YOUR TASK:
Could you print, exactly as they stand, the lines from the one holding "-12,7 +12,7 @@" to the end of the data below, and nothing more?

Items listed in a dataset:

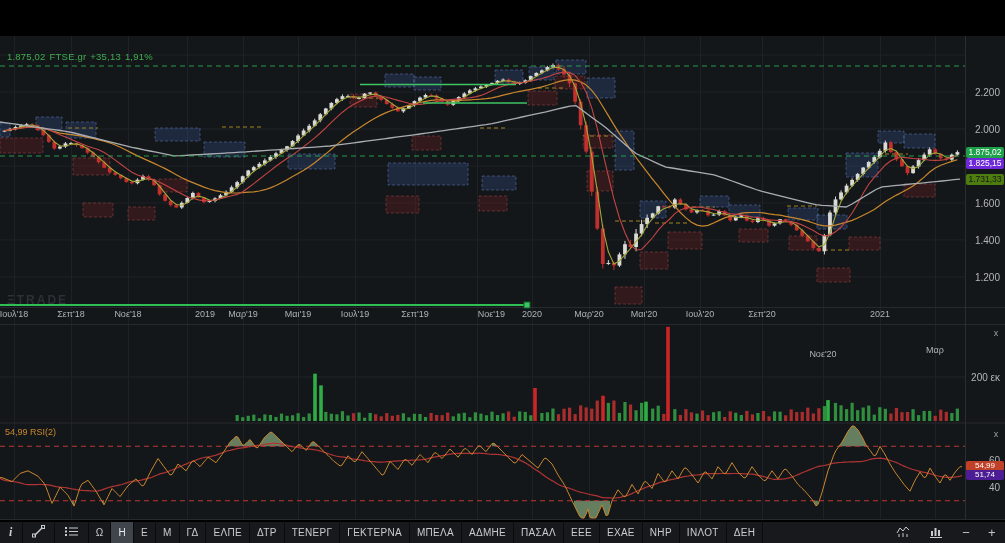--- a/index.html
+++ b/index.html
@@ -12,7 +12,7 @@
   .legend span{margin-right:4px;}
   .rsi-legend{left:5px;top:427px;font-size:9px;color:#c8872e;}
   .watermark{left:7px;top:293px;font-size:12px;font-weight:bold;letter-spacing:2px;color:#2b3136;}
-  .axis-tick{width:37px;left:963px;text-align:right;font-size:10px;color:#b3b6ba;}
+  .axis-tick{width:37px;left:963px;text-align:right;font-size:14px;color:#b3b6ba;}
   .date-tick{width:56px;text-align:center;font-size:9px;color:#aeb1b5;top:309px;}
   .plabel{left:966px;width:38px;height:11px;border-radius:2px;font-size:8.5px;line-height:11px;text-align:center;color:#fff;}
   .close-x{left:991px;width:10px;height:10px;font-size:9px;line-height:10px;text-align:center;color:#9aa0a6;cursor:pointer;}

RESULT OF THIS TASK:
@@ -12,7 +12,7 @@
   .legend span{margin-right:4px;}
   .rsi-legend{left:5px;top:427px;font-size:9px;color:#c8872e;}
   .watermark{left:7px;top:293px;font-size:12px;font-weight:bold;letter-spacing:2px;color:#2b3136;}
-  .axis-tick{width:37px;left:963px;text-align:right;font-size:10px;color:#b3b6ba;}
+  .axis-tick{width:37px;left:963px;text-align:right;font-size:14px;color:#b3b6ba;}
   .date-tick{width:56px;text-align:center;font-size:9px;color:#aeb1b5;top:309px;}
   .plabel{left:966px;width:38px;height:11px;border-radius:2px;font-size:8.5px;line-height:11px;text-align:center;color:#fff;}
   .close-x{left:991px;width:10px;height:10px;font-size:9px;line-height:10px;text-align:center;color:#9aa0a6;cursor:pointer;}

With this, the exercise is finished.